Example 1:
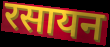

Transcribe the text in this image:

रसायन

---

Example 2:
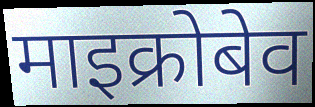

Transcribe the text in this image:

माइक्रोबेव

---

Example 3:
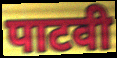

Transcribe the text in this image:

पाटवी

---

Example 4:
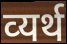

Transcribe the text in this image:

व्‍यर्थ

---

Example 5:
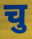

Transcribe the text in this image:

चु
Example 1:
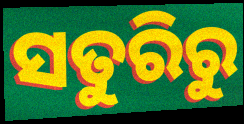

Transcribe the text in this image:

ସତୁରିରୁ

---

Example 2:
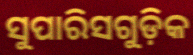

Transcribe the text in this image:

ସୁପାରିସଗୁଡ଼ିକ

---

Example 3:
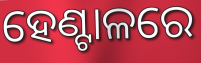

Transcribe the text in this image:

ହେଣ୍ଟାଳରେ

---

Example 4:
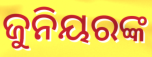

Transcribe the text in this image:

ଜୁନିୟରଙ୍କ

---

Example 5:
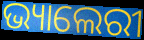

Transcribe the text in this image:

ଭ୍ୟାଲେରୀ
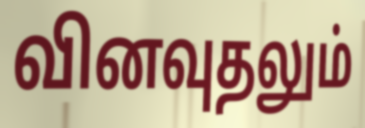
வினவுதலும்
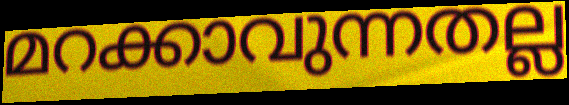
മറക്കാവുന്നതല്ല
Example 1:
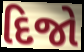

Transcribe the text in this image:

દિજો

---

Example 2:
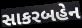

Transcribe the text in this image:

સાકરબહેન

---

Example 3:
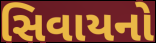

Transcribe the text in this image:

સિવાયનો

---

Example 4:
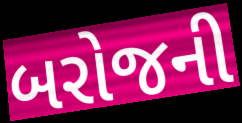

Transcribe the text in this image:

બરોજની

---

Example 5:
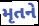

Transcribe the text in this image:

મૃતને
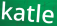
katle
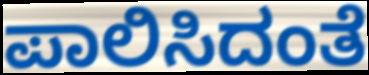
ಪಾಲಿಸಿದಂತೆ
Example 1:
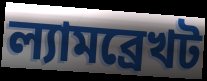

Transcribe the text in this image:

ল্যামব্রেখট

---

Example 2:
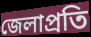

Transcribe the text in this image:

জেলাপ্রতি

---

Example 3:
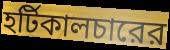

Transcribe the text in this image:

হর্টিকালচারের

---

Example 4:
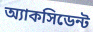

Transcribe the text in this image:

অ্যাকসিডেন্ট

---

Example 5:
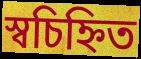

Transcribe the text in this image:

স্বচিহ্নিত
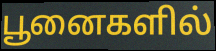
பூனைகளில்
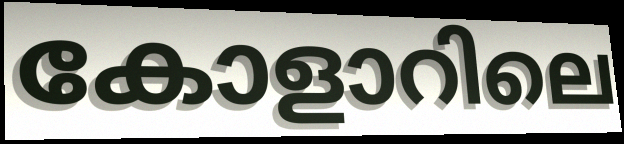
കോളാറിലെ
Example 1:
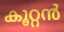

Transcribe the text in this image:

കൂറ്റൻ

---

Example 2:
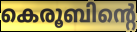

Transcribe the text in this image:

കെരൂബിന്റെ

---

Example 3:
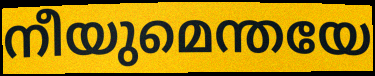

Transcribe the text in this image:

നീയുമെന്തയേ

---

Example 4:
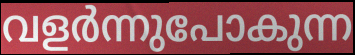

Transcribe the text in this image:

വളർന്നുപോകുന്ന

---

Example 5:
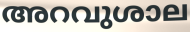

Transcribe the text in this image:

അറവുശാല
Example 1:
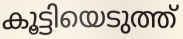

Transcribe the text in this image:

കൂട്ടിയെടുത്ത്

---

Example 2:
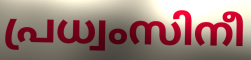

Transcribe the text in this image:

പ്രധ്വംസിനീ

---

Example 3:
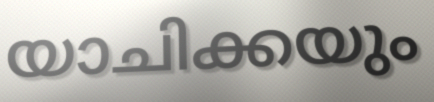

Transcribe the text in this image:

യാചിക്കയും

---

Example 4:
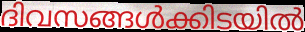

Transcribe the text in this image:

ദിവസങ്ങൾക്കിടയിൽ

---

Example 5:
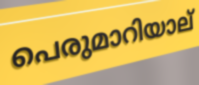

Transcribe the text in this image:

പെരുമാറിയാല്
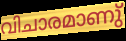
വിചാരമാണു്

● **Problem details**:
Copy the listing above word for word. Do not include the pictures.

● **Output**:
Example 1:

Transcribe the text in this image:

रसायन

---

Example 2:

Transcribe the text in this image:

माइक्रोबेव

---

Example 3:

Transcribe the text in this image:

पाटवी

---

Example 4:

Transcribe the text in this image:

व्‍यर्थ

---

Example 5:

Transcribe the text in this image:

चु
Example 1:

Transcribe the text in this image:

ସତୁରିରୁ

---

Example 2:

Transcribe the text in this image:

ସୁପାରିସଗୁଡ଼ିକ

---

Example 3:

Transcribe the text in this image:

ହେଣ୍ଟାଳରେ

---

Example 4:

Transcribe the text in this image:

ଜୁନିୟରଙ୍କ

---

Example 5:

Transcribe the text in this image:

ଭ୍ୟାଲେରୀ
வினவுதலும்
മറക്കാവുന്നതല്ല
Example 1:

Transcribe the text in this image:

દિજો

---

Example 2:

Transcribe the text in this image:

સાકરબહેન

---

Example 3:

Transcribe the text in this image:

સિવાયનો

---

Example 4:

Transcribe the text in this image:

બરોજની

---

Example 5:

Transcribe the text in this image:

મૃતને
katle
ಪಾಲಿಸಿದಂತೆ
Example 1:

Transcribe the text in this image:

ল্যামব্রেখট

---

Example 2:

Transcribe the text in this image:

জেলাপ্রতি

---

Example 3:

Transcribe the text in this image:

হর্টিকালচারের

---

Example 4:

Transcribe the text in this image:

অ্যাকসিডেন্ট

---

Example 5:

Transcribe the text in this image:

স্বচিহ্নিত
பூனைகளில்
കോളാറിലെ
Example 1:

Transcribe the text in this image:

കൂറ്റൻ

---

Example 2:

Transcribe the text in this image:

കെരൂബിന്റെ

---

Example 3:

Transcribe the text in this image:

നീയുമെന്തയേ

---

Example 4:

Transcribe the text in this image:

വളർന്നുപോകുന്ന

---

Example 5:

Transcribe the text in this image:

അറവുശാല
Example 1:

Transcribe the text in this image:

കൂട്ടിയെടുത്ത്

---

Example 2:

Transcribe the text in this image:

പ്രധ്വംസിനീ

---

Example 3:

Transcribe the text in this image:

യാചിക്കയും

---

Example 4:

Transcribe the text in this image:

ദിവസങ്ങൾക്കിടയിൽ

---

Example 5:

Transcribe the text in this image:

പെരുമാറിയാല്
വിചാരമാണു്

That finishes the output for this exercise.